**Try it**
Throughout the listing that follows, find each line with the word "FreeCssTemplates" and copy it.

**Data supplied**
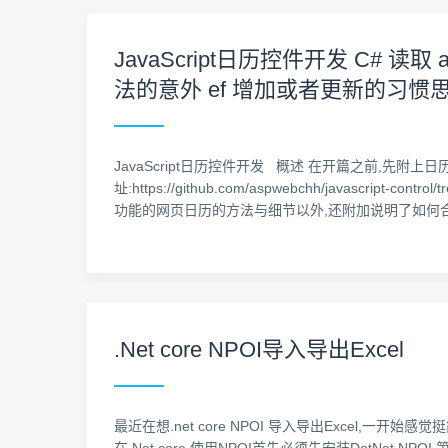
JavaScript日历控件开发 C# 读
法的意外 ef 增加或者更新的习惯思维 a
JavaScript日历控件开发 概述 在开篇之前,先
址:https://github.com/aspwebchh/javascript-c
功能的网页日历的方法与细节以外,还附加说明了如何
.Net core NPOI导入导出Excel
最近在想.net core NPOI 导入导出Excel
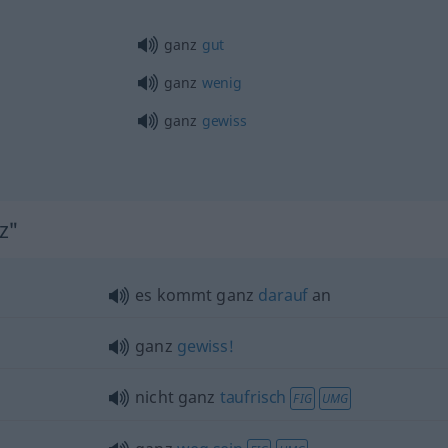
ganz
gut
ganz
wenig
ganz
gewiss
z"
es kommt ganz
darauf
an
ganz
gewiss!
nicht ganz
taufrisch
FIG
UMG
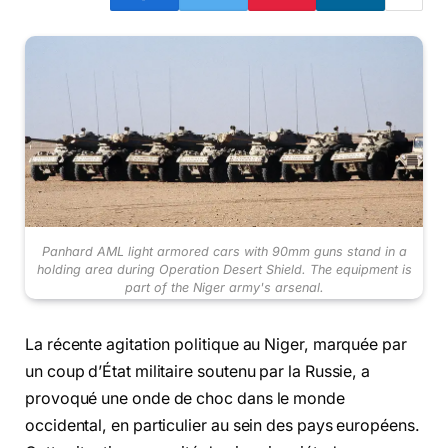
Panhard AML light armored cars with 90mm guns stand in a
holding area during Operation Desert Shield. The equipment is
part of the Niger army's arsenal.
La récente agitation politique au Niger, marquée par
un coup d’État militaire soutenu par la Russie, a
provoqué une onde de choc dans le monde
occidental, en particulier au sein des pays européens.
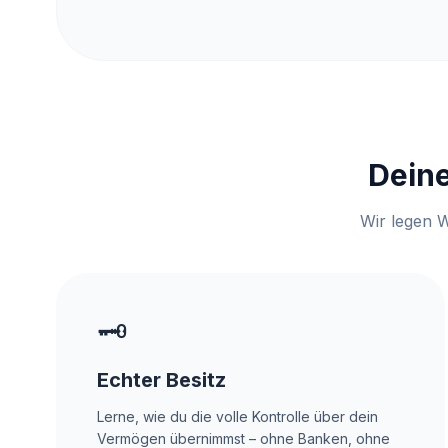
Dein
Wir legen W
🗝️
Echter Besitz
Lerne, wie du die volle Kontrolle über dein
Vermögen übernimmst – ohne Banken, ohne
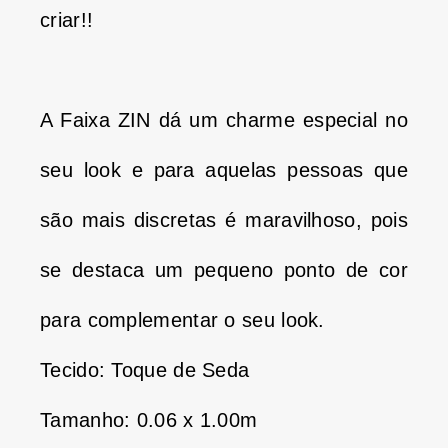
criar!!
A Faixa ZIN dá um charme especial no
seu look e para aquelas pessoas que
são mais discretas é maravilhoso, pois
se destaca um pequeno ponto de cor
para complementar o seu look.
Tecido: Toque de Seda
Tamanho: 0.06 x 1.00m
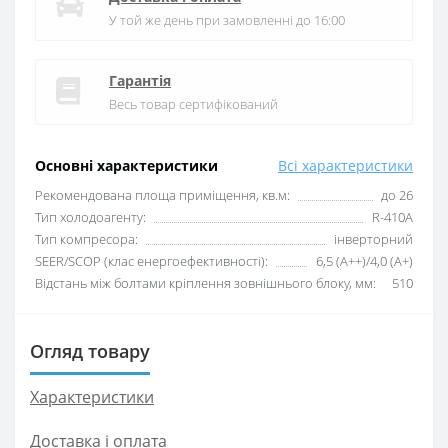
У той же день при замовленні до 16:00
Гарантія
Весь товар сертифікований
Основні характеристики
Всі характеристики
Рекомендована площа приміщення, кв.м:
до 26
Тип холодоагенту:
R-410A
Тип компресора:
інверторний
SEER/SCOP (клас енергоефективності):
6,5 (А++)/4,0 (А+)
Відстань між болтами кріплення зовнішнього блоку, мм:
510
Огляд товару
Характеристики
Доставка і оплата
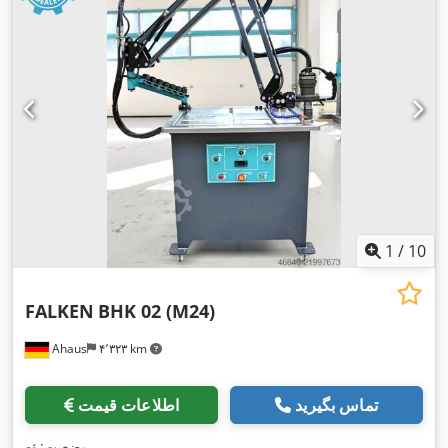
1
/
10
FALKEN
BHK 02 (M24)
Ahaus
۴٬۳۲۳ km
تماس بگیرید
اطلاعات قیمت
,
وضعیت:
نو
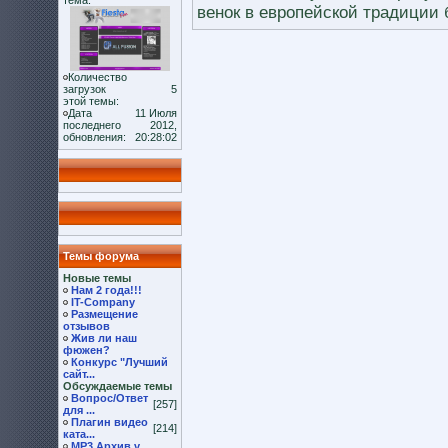
тема:
венок в европейской традиции б
Количество
загрузок
5
этой темы:
Дата
11 Июля
последнего
2012,
обновления:
20:28:02
Темы форума
Новые темы
Нам 2 года!!!
IT-Company
Размещение
отзывов
Жив ли наш
фюжен?
Конкурс "Лучший
сайт...
Обсуждаемые темы
Вопрос/Ответ
[257]
для ...
Плагин видео
[214]
ката...
MP3 Архив v.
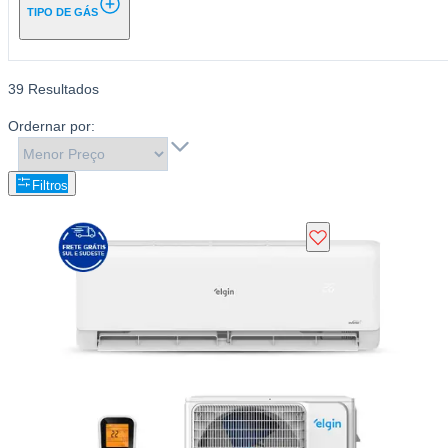
TIPO DE GÁS
39
Resultados
Filtros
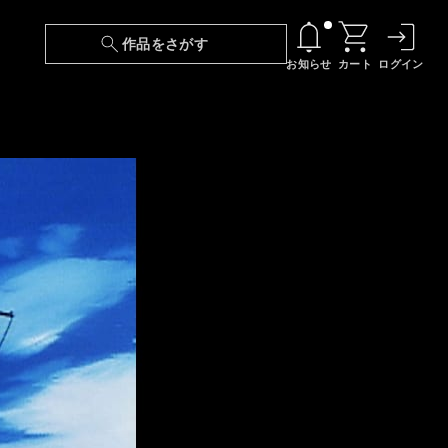
作品をさがす
お知らせ
カート
ログイン
【6/13(土)～期間限定】『ニンジャラ』無料配
信！
『最強の王様、二度目の人生は何をする？』第
24話 配信日変更のお知らせ
【障害】映像再生における不具合に関しまして
【日本語字幕】【セリフ検索】新規追加のお知
らせ
【障害】Android TVにおける不具合に関しまし
て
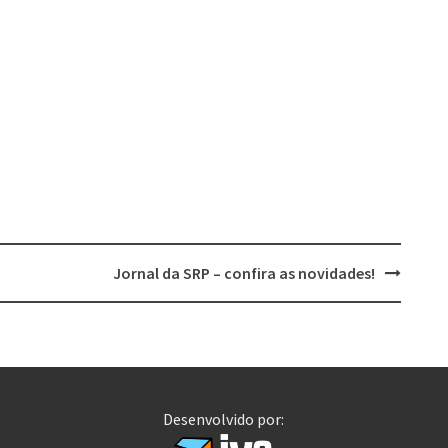
Jornal da SRP – confira as novidades!
Desenvolvido por:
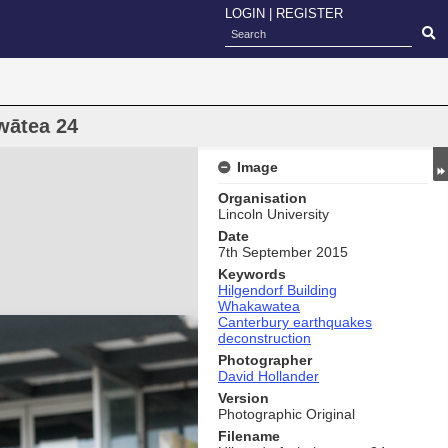
LOGIN
|
REGISTER
wātea 24
Image
Organisation
Lincoln University
Date
7th September 2015
Keywords
Hilgendorf Building
Whakawatea
Canterbury earthquakes
deconstruction
Photographer
David Hollander
Version
Photographic Original
Filename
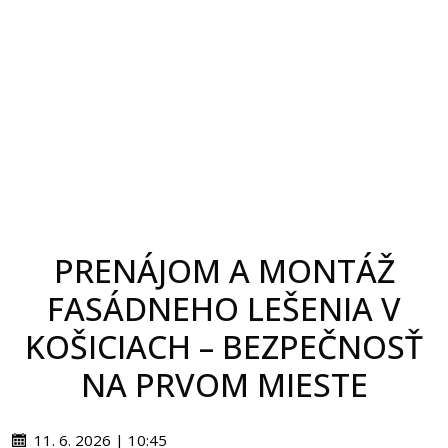
PRENÁJOM A MONTÁŽ
FASÁDNEHO LEŠENIA V
KOŠICIACH – BEZPEČNOSŤ
NA PRVOM MIESTE
11. 6. 2026 | 10:45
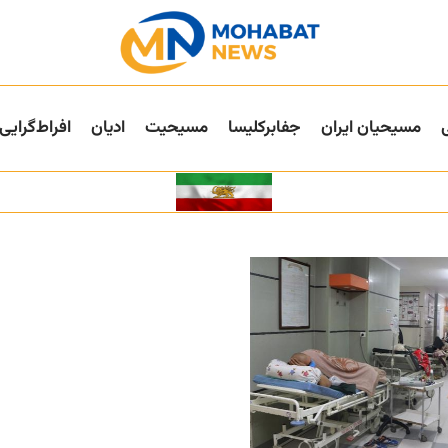
مسیحیان ایران
جفا‌بر‌کلیسا
مسیحیت
ادیان
افراط‌گرایی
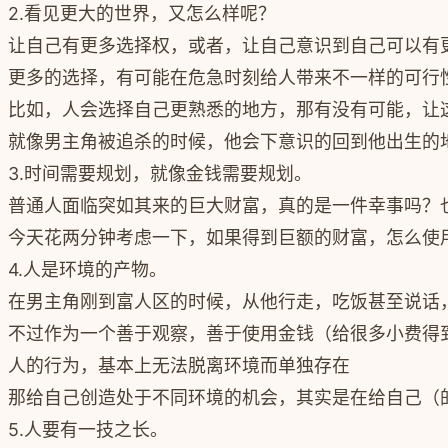
2.看见更大的世界，又怎么样呢？
让自己有更多选择权，或者，让自己意识到自己可以有
更多的选择，有可能在危急时刻给人带来不一样的可行
比如，人会选择自己更熟悉的地方，那有没有可能，让
就像男主角被追杀的时候，他会下意识的回到他出生的
3.时间需要规划，就像金钱需要规划。
普通人面临突如其来的巨大财富，真的是一件幸事吗？
今天花两分钟考虑一下，如果得到巨额的财富，怎么使
4.人是环境的产物。
在男主角刚到富人区的时候，从他行走，吃饭甚至说话
不过作为一个善于观察，善于使用金钱（给很多小费得
人的行为，基本上无法脱离环境而单独存在
那给自己创造处于不同环境的机会，其实是在给自己（
5.人要有一技之长。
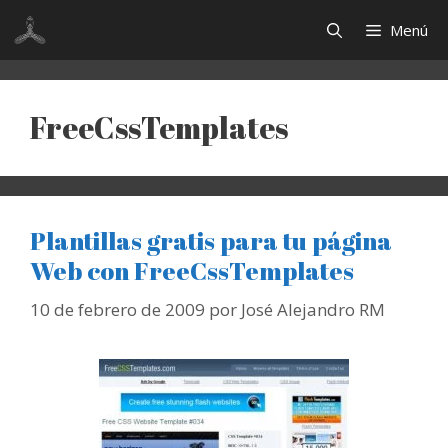
Saltar
Menú
al
contenido
FreeCssTemplates
Plantillas gratis para tu página
Web con FreeCssTemplates
10 de febrero de 2009
por
José Alejandro RM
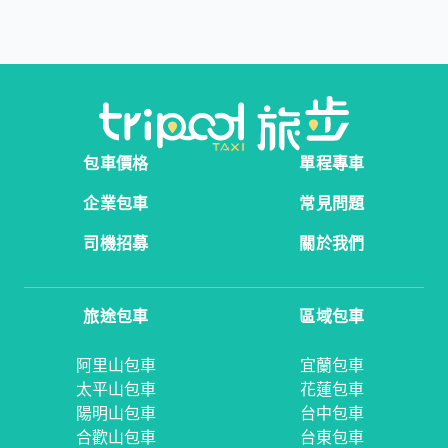
包車價格
單程專車
企業包車
常見問題
司機招募
關於我們
旅途包車
區域包車
阿里山包車
宜蘭包車
太平山包車
花蓮包車
陽明山包車
台中包車
合歡山包車
台東包車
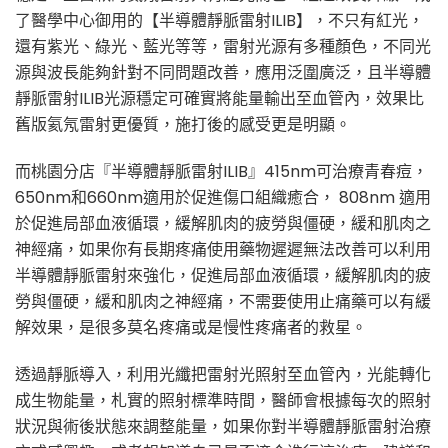
了醫學中心御用的【半導體靜脈雷射ILIB】，不只有紅光，
還有紫光、綠光、藍光等等，雷射光源有多種顏色，不同光
源與波長能夠針對不同問題改善，應用泛圍廣泛，且半導體
靜脈雷射ILIB光源穩定可確實將能量輸出至血管內，效果比
舊版氦氖雷射更優質，施打後的感受更是明顯。
而桃園分店『半導體靜脈雷射ILIB』415nm可治療青春痘，
650nm和660nm適用於促進傷口組織癒合， 808nm 適用
於促進局部血液循環，緩解肌肉的疲勞與僵硬，緩和肌肉之
神經痛，如果你有長期疼痛使用藥物遲遲無法改善可以利用
半導體靜脈雷射來強化，促進局部血液循環，緩解肌肉的疲
勞與僵硬，緩和肌肉之神經痛，不需要使用止痛藥可以有緩
解效果，是很多莫名疼痛或是慢性疼痛者的救星。
透過靜脈導入，利用光纖把雷射光照射至血管內，光能轉化
成生物能量，札實的照射標準時間，醫師會根據每次的照射
狀況與術後狀態來調整能量，如果你對半導體靜脈雷射治療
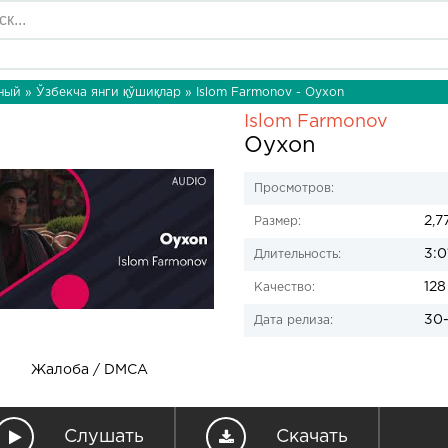
ный
»
Ўзбекча янги қўшиқлар
» Islom Farmonov - Oyxon
Islom Farmonov
Oyxon
Просмотров:
2,7
Размер:
3:0
Длительность:
128
Качество:
30-
Дата релиза:
Жалоба / DMCA
Слушать
Скачать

**Expected answer**
FreeCssTemplates
Web con FreeCssTemplates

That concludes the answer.